▶ **EXERCISE OBJECTIVE**
Convert every line of the records below into a Markdown table with the columns Row and Text. Number the rows in order, skip blank lines, and omit the pictures.

▶ **DATA SECTION**
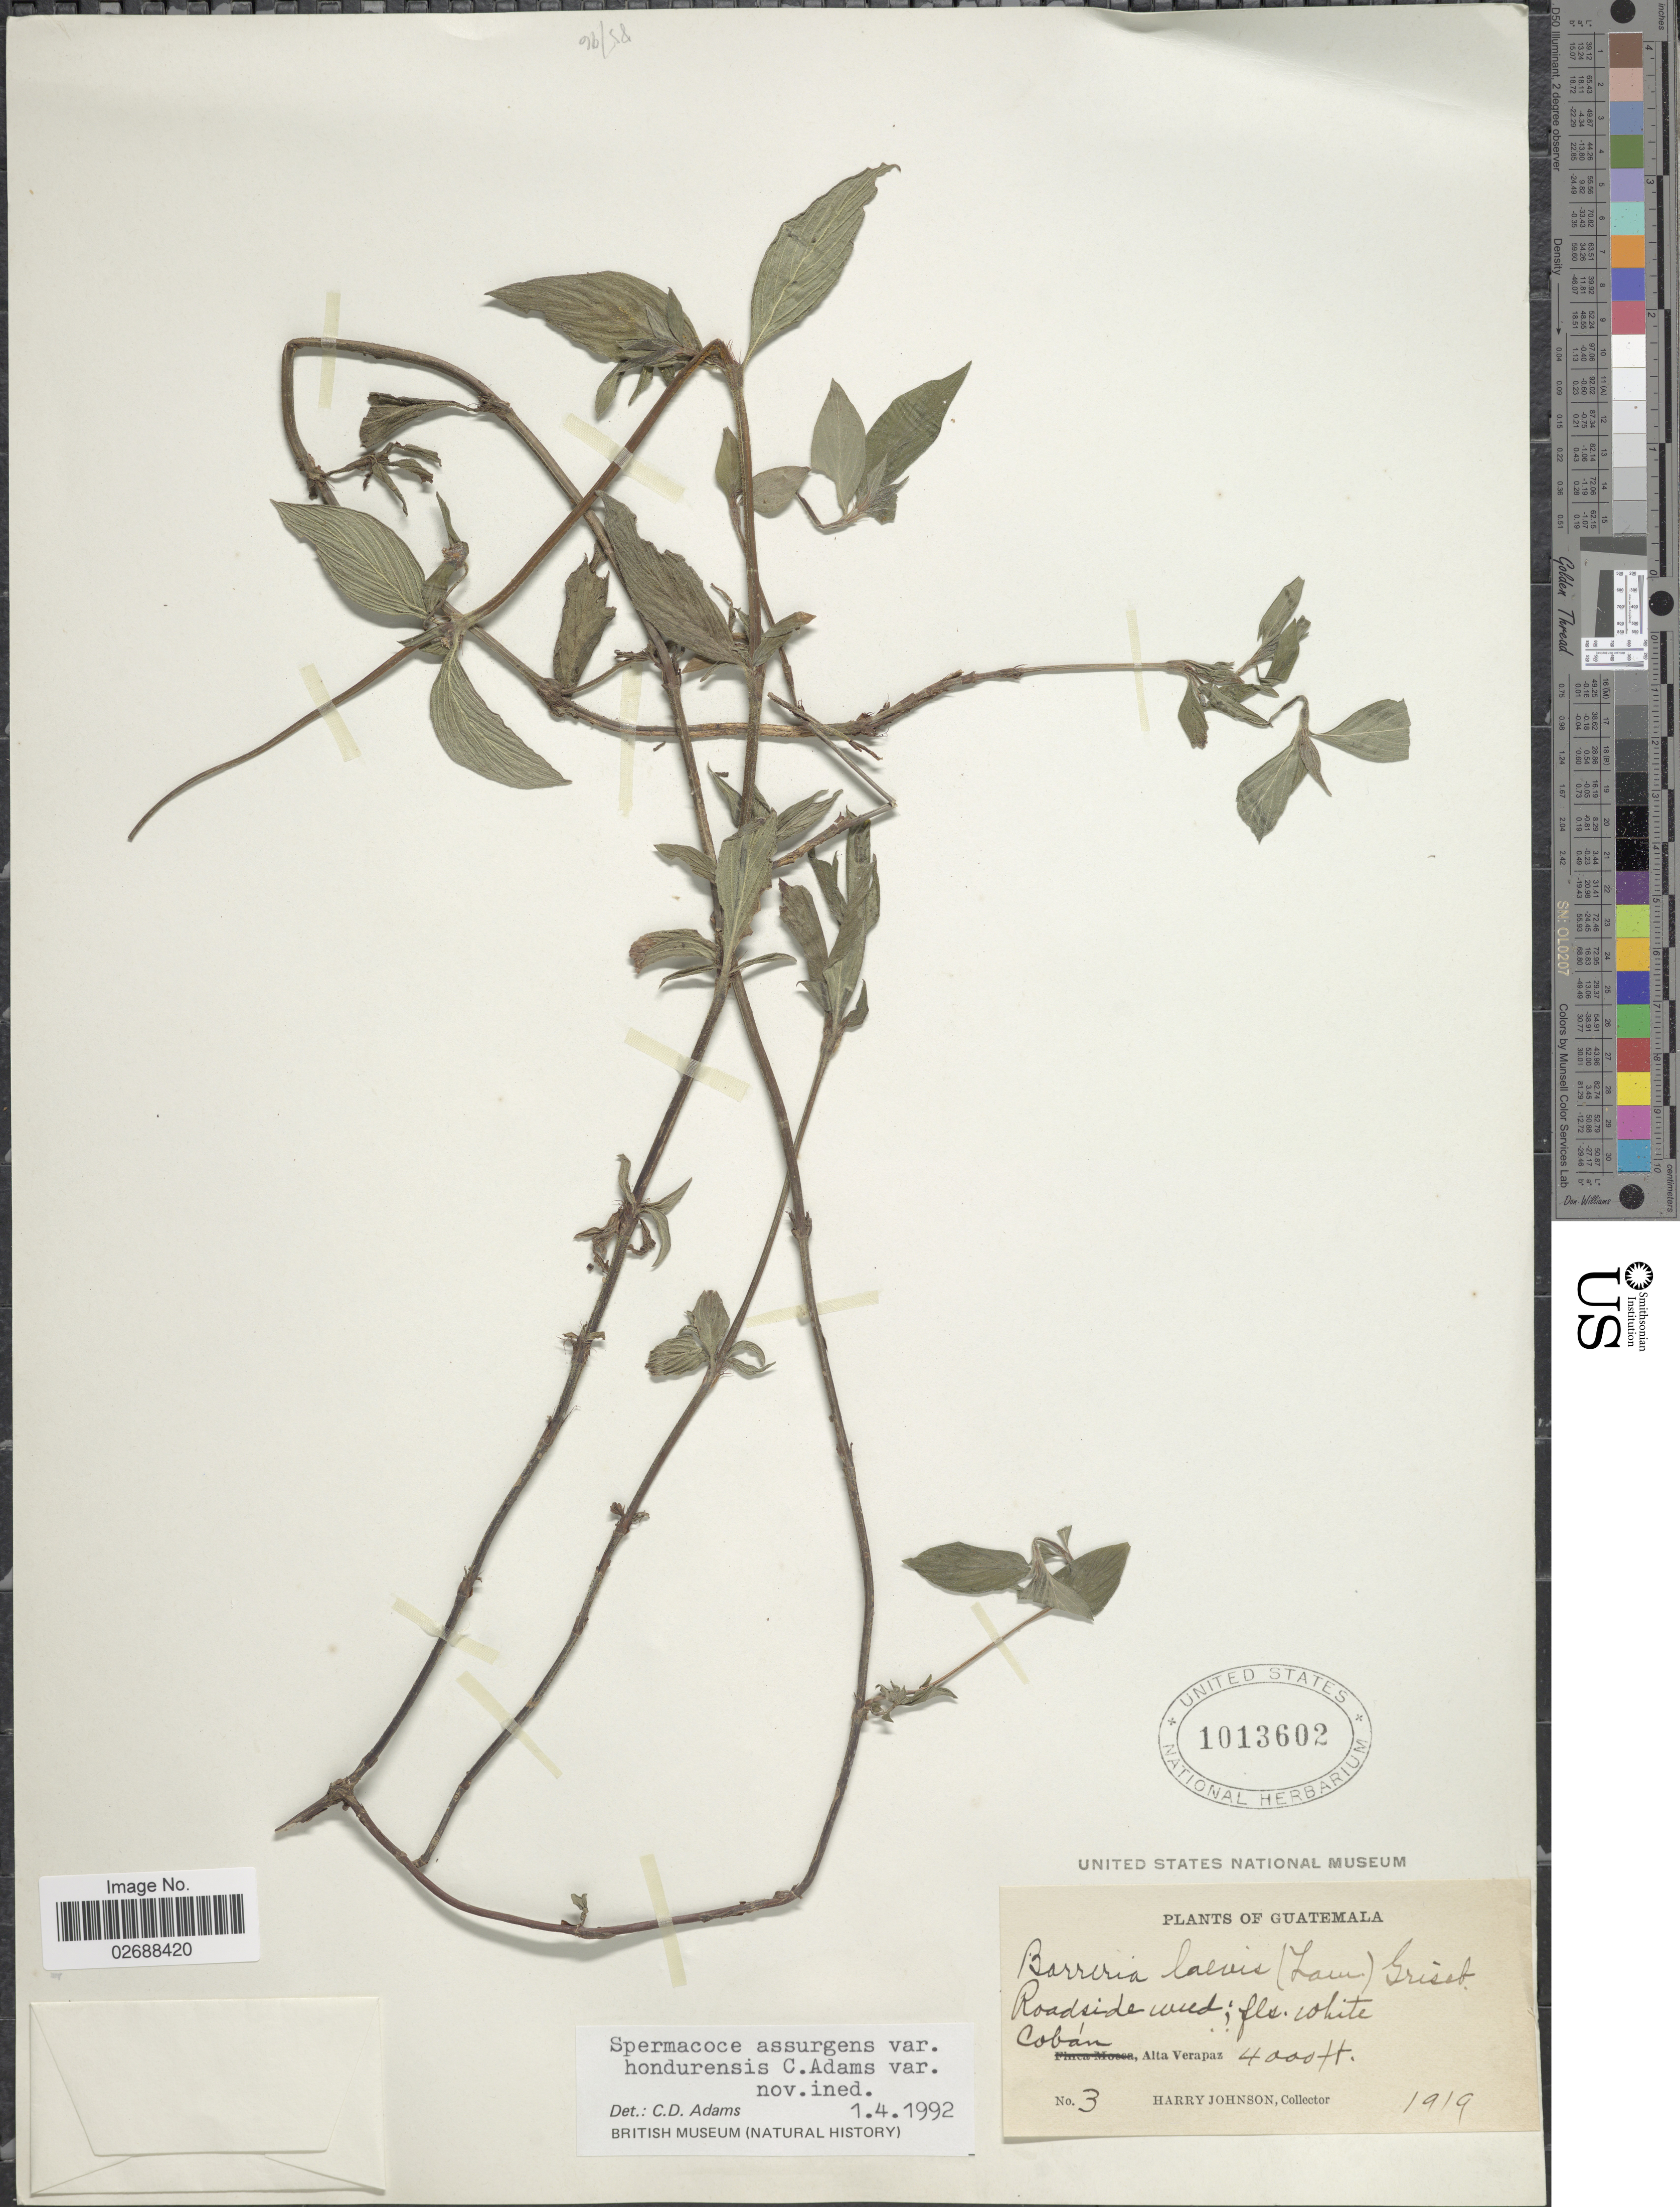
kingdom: Plantae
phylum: Tracheophyta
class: Magnoliopsida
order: Gentianales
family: Rubiaceae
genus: Spermacoce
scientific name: Spermacoce assurgens var. hondurensis C.D. Adams var. nov. ined.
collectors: H. Johnson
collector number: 3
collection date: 1919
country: Guatemala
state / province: Alta Verapaz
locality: Cobán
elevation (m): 1219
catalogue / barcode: US 1013602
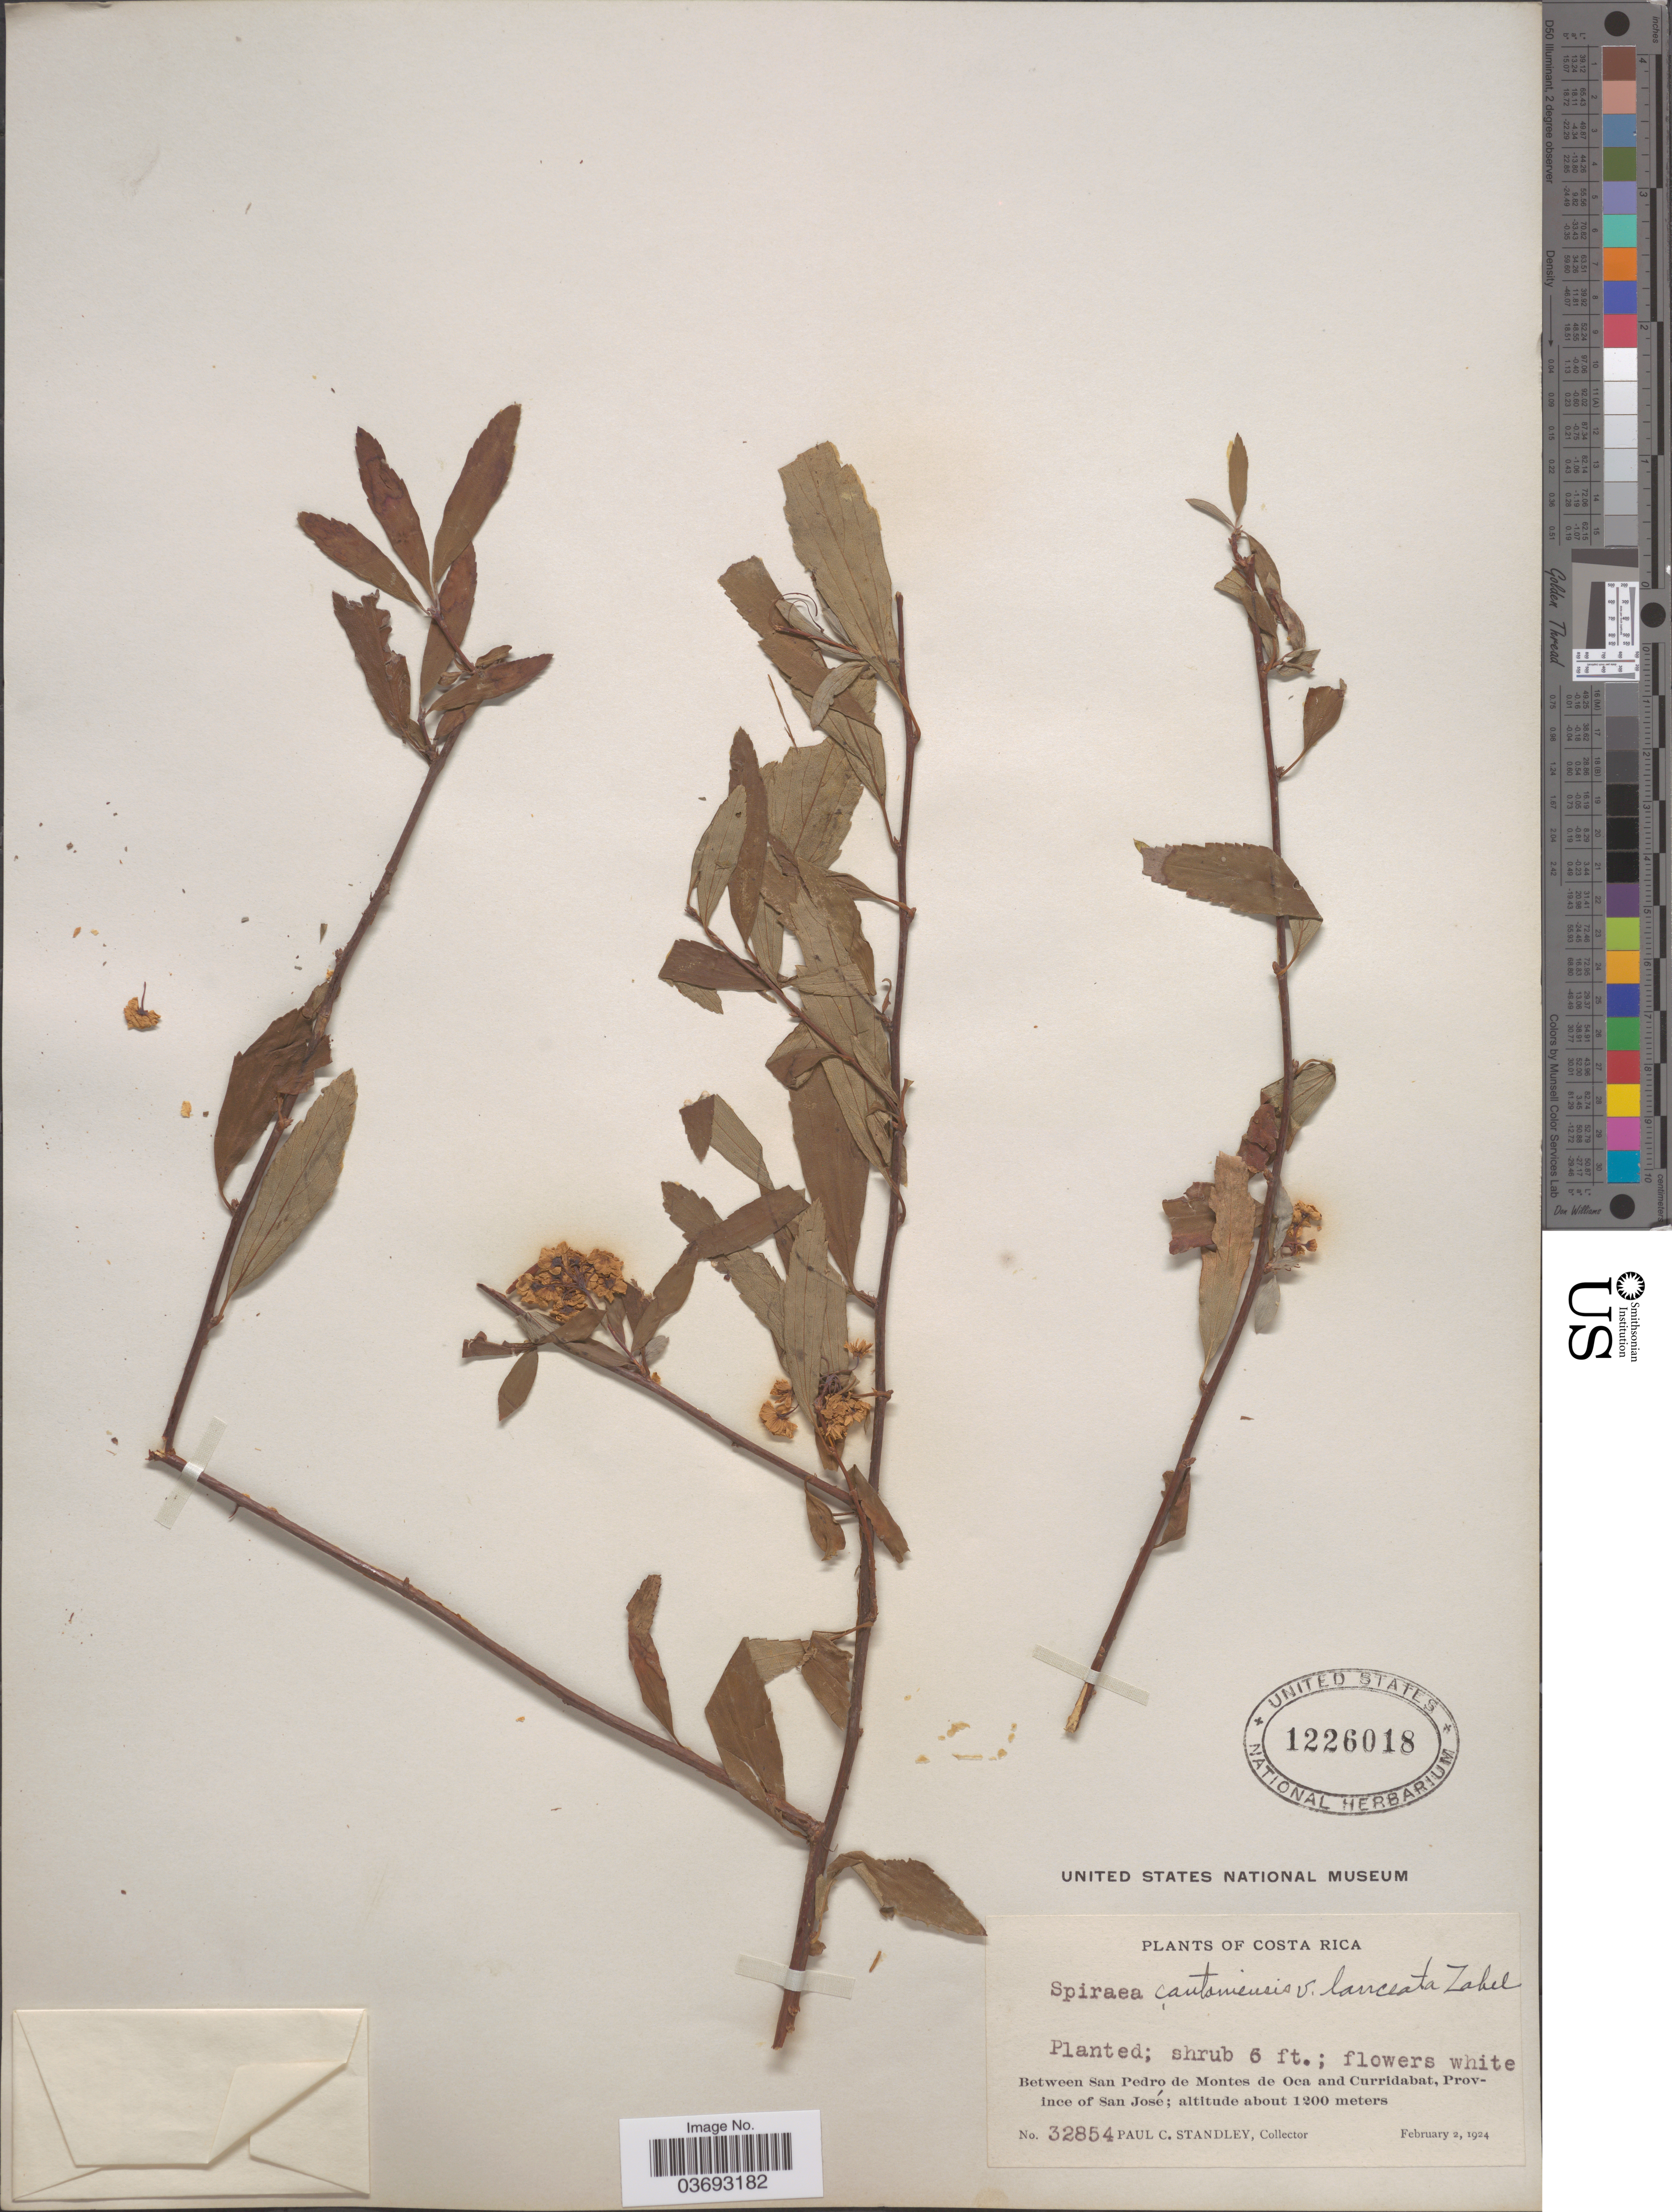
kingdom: Plantae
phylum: Tracheophyta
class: Magnoliopsida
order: Rosales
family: Rosaceae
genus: Spiraea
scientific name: Spiraea cantoniensis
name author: Lour.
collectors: P. C. Standley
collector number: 32854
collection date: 1924-02-02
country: Costa Rica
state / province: San José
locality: Between San Pedro de Montes de Oca and Curridabat.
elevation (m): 1200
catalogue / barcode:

▶ **TASK OUTPUT**
| Row | Text |
|---|---|
| 1 | kingdom: Plantae |
| 2 | phylum: Tracheophyta |
| 3 | class: Magnoliopsida |
| 4 | order: Gentianales |
| 5 | family: Rubiaceae |
| 6 | genus: Spermacoce |
| 7 | scientific name: Spermacoce assurgens var. hondurensis C.D. Adams var. nov. ined. |
| 8 | collectors: H. Johnson |
| 9 | collector number: 3 |
| 10 | collection date: 1919 |
| 11 | country: Guatemala |
| 12 | state / province: Alta Verapaz |
| 13 | locality: Cobán |
| 14 | elevation (m): 1219 |
| 15 | catalogue / barcode: US 1013602 |
| 16 | kingdom: Plantae |
| 17 | phylum: Tracheophyta |
| 18 | class: Magnoliopsida |
| 19 | order: Rosales |
| 20 | family: Rosaceae |
| 21 | genus: Spiraea |
| 22 | scientific name: Spiraea cantoniensis |
| 23 | name author: Lour. |
| 24 | collectors: P. C. Standley |
| 25 | collector number: 32854 |
| 26 | collection date: 1924-02-02 |
| 27 | country: Costa Rica |
| 28 | state / province: San José |
| 29 | locality: Between San Pedro de Montes de Oca and Curridabat. |
| 30 | elevation (m): 1200 |
| 31 | catalogue / barcode: |